Les ténèbres hantent le ciel. C’est une nuit sans lune, et les étoiles vacillantes scintillent tout à peine. Les bruits semblent plus prononcés, elle se dirige aux sons, se perdant dans l’humidité qui ruisselle sur le bord du chemin. Elle avance à l’aveugle, quelques secondes. Puis un souffle bat à sa gauche. Un bruit de vol, de plumes qui embrassent le silence et le bousculent tout à peine. L’oiseau est lourd, il se pose sur son épaule. Ses griffes percent sa peau, l’enfant tremble, mais la chaleur que lui insuffle l’animal et la joie qu’elle ressent lui fait bien vite oublier sa petite blessure. Instinctivement, Morgan lève sa main et caresse lentement la chouette. Les plumes sont pleines d’une chaleur volée au velours du ciel noir. L’enfant frissonne, la fraîcheur glisse le long de sa peau, pénètre ses os. De froid, son corps s’étire puis se contracte en une petite toux qui fait frémir et ouvrir les ailes de la chouette pour rétablir l'équilibre et ne pas chuter. La caresse des ailes dans ses cheveux, sur son visage, la fait sourire. Morgan se sent libre, Libre. Et elle a envie de rire.

Un papillon de nuit, léger et fragile, vient sur son bras. Ses pattes chatouillent sa peau sensible mais l’enfant reste immobile. Un autre vient, cette fois ci sur son nez, elle le repousse, amusée. Il s’envole et vient de nouveau, cette fois sur sa robe de nuit. Puis un autre arrive, puis un autre, un autre, elle ne peut plus les compter. Bientôt la petite fille est au centre d’une tornade de papillons de nuit, d’ailes duveteuses, et de phéromones qui sentent si bons et qui la laisse amoureuses. La chouette maligne, perchée sur son épaule, en attrape quelques-uns au passage, savourant ci et là un petit repas inespéré.

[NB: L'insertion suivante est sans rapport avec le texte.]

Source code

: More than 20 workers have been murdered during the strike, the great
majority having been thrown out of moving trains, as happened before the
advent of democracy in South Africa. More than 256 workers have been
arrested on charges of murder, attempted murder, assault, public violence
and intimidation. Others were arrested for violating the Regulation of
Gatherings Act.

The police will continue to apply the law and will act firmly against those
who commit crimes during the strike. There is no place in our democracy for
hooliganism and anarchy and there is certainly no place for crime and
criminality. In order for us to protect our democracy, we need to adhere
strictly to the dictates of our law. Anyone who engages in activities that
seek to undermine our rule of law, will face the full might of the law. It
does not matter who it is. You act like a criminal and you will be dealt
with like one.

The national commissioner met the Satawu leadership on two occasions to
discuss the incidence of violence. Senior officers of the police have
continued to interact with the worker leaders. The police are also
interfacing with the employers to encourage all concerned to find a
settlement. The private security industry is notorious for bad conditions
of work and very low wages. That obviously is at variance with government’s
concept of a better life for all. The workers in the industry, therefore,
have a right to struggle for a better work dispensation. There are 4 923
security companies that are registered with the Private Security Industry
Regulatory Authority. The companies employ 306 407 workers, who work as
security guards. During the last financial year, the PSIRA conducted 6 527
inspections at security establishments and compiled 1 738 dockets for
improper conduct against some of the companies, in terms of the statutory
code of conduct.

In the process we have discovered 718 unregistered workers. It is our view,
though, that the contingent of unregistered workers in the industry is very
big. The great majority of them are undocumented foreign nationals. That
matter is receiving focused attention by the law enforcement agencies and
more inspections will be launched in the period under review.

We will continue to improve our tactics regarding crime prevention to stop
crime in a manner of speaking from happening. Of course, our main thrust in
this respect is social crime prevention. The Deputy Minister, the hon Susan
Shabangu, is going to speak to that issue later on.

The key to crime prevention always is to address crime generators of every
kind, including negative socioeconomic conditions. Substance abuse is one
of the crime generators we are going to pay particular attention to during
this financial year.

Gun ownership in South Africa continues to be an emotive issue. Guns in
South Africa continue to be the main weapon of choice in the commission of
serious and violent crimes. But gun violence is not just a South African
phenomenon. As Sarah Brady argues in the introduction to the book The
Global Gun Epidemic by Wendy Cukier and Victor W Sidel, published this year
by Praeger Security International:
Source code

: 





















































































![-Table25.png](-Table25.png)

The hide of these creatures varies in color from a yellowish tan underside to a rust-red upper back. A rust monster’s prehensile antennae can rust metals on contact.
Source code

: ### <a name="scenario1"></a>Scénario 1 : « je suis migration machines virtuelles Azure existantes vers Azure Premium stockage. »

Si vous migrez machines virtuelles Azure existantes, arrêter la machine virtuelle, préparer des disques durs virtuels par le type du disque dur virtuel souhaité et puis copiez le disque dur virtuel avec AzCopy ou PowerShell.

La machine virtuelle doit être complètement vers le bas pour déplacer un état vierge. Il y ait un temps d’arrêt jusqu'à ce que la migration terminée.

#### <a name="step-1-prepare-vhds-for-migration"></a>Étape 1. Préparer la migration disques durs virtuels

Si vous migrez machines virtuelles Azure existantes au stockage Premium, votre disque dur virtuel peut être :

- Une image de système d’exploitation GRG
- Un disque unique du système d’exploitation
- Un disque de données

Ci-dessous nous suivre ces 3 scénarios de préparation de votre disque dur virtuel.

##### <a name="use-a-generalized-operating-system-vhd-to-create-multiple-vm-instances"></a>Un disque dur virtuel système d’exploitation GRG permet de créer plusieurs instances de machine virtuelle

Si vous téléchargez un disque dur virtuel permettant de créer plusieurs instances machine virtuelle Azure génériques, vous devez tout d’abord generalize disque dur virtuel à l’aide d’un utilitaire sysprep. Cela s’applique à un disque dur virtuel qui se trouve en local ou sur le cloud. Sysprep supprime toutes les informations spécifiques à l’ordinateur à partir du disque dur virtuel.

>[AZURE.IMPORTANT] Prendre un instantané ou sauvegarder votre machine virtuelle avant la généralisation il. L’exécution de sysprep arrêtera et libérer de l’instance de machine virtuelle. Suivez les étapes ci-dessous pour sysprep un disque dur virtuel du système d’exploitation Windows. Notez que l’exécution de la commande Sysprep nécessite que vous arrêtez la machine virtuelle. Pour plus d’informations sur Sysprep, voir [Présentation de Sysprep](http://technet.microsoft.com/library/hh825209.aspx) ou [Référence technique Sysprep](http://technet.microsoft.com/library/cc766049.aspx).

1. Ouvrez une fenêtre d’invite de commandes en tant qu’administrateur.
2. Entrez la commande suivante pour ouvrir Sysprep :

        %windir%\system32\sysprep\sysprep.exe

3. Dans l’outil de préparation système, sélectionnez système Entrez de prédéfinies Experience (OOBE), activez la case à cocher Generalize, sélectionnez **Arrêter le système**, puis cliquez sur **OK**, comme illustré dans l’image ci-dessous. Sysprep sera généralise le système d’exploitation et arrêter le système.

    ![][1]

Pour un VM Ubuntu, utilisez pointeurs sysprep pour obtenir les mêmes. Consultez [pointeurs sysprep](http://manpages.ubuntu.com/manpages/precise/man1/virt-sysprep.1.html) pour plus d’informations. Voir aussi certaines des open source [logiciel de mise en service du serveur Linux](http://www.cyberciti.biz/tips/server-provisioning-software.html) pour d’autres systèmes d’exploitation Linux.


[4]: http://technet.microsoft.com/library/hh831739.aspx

Et puis soudain les ailes entomologiques cessent de bruisser, les pattes se posent tout autour d’elle, sur sa peau, sur ses vêtements, tant et si bien qu’il est impossible de voir la robe de l’enfant. Les papillons de nuit couvrent sa peau pale. Ils lui parlent, du bout de leurs ailes frémissantes. Ils la protègent des heures froides. Un bourdonnement l’enrobe d’une chaleur amoureuse alors que la chouette lui offre ses yeux. Il fait nuit, le monde a froid, les hommes se pelotonnent dans leurs lits. Elle, elle sent la chaleur d’un monde nocturne qui vibre lentement sous la caresse d’un courant d’air souterrain. Les autres. Les autres ne vivent pas comme elle. Pas tout à fait. Son père, il dort du sommeil du juste, épuisé. Kalliope, sa sœur sans tatouage, peut-être se rendormira-t-elle. Elle ne peut pas comprendre, ils ne peuvent pas comprendre. L’appel de Gaia. La chaleur du sang qui coule dans ses veines. Son regard encore plissé par les rides de l’eau. Les tatouages mouvants. Le besoin qu’elle a d’être auprès des siens. Ses yeux dérivent vers cette maison, qu’elle vient juste de quitter. Ses pupilles s’aveuglent à cette lumière qui s’allume. Oh non, déjà ? Son cœur manque un bond. Pas cette fois ! Elle part en courant, évitant avec soin les flaques d’eau et les rivières amoureuses de son père.

Les papillons les uns après les autres se retirent de son corps qui court, si vite, du haut de ses petites jambes d’enfant. S’égrenant derrière elle, ils s’envolent vers le ciel, vers cette lumière pour l’éteindre. Armée de poussières, ils ralentissent ses poursuivants. La voix de son père tonne, elle l’ignore, se réfugiant toujours plus loin. Elle a envie d’être libre, comme cette chouette errante qui s’est perdue dans les profondeurs de la gare et qui vole à ses côtés, la guidant de son regard. Elle doit se cacher. Au hasard d’un chemin, elle entre dans une petite demeure, évite la table, se glisse dans les ombres, puis ouvre la porte d’une chambre. Ses pieds ont la légèreté des ailes perdues, ses gestes, le bruit plumeux des ailes de la chouette, Sa compagne, qui est entrée avec elle et qui se niche en hauteur, dans la chambre du garçon.

Embêtée, l’enfant hésite. Ici c’est une bonne cachette, mais lui, lui elle ne le connaît pas vraiment, il est déjà grand. Des fois elle aime bien à venir traîner dans ses pattes, mais elle n’a pas grand-chose à lui dire. C’est un garçon, en plus, comme si être grand lui suffisait pas. Et presque un adulte. Lentement Morgan ferme la porte derrière elle. Au fond, la petite fille l’aime bien. Quand elle s’approche de lui elle sent la chaleur de son corps. Il a l’odeur du soleil sur les pierres, les étincelles qui crépitent comme le feu de foyer. Gaia lui souffle toujours de lui faire confiance, qu'il est un peu comme son frère, qu'ils sont pareils, qu'ils sont les élus de la forêt, Mais c'est difficile de lui faire confiance, il est trop grand. Morgan ne veut pas croire les adultes, ils ont perdu leurs âmes enchantés, le regard de rêveur et le souffle des anges. Et Knox, il a déjà perdu quelque chose, elle le sent. Pourtant, alors qu'il dort, apaisé, le souffle lent, il ressemble plus si fort aux grands. Il lui semble beau, il lui semble doux et Morgan a si froid. Lentement, la petite sauvage se glisse sur le lit et se roule en boule dans un coin, le plus discrètement possible.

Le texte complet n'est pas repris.